Originally broadcast February 8th, 2014, this live concert film from Empty Sea Studios takes you within just a few feet of singer-songwriter Robert Sarazin Blake as he woos the audience with story and song.
Robert Sarazin Blake's new self-titled album is a huge surprise. In his last few albums, Blake has stressed his collaboration with his backing band and created an impromptu yet fleshed out sound. Here he’s largely alone, just him and his trusty 1978 Martin D-35, with the most spare of accompaniment (most notably Jacob Silver on double bass, Jefferson Hamer and Daniel Zane Maroti on guitars, Robin McMillan on congas, Eamon O’Leary on bouzouki and Anais Mitchell’s lovely backing vocals on the touching “Our Winter on New York”). While his singing style remains influenced by the Phil Ochs School of Dry, Plaintive and Political, there’s a relaxed loveliness to it that suggests a renewed confidence in his striking vision.

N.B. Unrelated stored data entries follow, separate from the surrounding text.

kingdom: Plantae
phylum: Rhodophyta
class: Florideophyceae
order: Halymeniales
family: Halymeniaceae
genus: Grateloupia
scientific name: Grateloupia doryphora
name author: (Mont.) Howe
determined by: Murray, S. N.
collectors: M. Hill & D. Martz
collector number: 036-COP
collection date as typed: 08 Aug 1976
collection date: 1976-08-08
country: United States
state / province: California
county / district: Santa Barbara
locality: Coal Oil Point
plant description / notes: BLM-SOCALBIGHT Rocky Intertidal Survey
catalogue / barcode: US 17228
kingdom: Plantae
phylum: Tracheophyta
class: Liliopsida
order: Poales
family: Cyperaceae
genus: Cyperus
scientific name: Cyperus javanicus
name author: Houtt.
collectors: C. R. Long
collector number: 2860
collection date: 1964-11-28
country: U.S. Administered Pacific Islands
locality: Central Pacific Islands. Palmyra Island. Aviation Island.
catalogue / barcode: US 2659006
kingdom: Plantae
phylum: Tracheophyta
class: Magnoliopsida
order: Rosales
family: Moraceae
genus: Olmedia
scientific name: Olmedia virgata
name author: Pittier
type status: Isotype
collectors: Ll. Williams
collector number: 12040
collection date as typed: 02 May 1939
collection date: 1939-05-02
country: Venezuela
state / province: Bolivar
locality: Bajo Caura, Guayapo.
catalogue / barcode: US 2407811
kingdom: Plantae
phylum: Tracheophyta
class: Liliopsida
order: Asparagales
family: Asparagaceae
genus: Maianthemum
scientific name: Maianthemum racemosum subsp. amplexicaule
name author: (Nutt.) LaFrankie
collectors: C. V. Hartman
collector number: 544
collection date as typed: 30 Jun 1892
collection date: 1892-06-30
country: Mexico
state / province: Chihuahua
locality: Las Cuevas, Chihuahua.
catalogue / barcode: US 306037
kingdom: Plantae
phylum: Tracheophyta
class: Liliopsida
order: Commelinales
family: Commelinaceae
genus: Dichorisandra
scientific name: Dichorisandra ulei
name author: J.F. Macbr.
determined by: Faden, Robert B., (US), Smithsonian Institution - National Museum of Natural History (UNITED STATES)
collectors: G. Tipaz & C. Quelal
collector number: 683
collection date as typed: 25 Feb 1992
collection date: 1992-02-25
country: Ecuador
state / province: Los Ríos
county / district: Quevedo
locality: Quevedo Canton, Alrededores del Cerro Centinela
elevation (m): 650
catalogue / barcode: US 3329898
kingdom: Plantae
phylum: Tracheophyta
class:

The surprise, of course, is what a beautiful collection of music this is. Blake seems to be traveling backward through time on the last few albums–The Air Your Lungs Forced Out seemed very much a product of the Portland music scene’s 2009 infatuation with all things Americana, but Put It All Down in a Letter reached backward toward Ferlinghetti, Kerouac and Ginsberg and was clearly evocative of the day when traveling musicians played to survive and eat their next meal or two. This album, however, resurrects the ghost of Woody Guthrie with its purity and commitment. The nostalgic aspect of Blake’s music is gone and he feels as if he’s truly singing for the New Depression.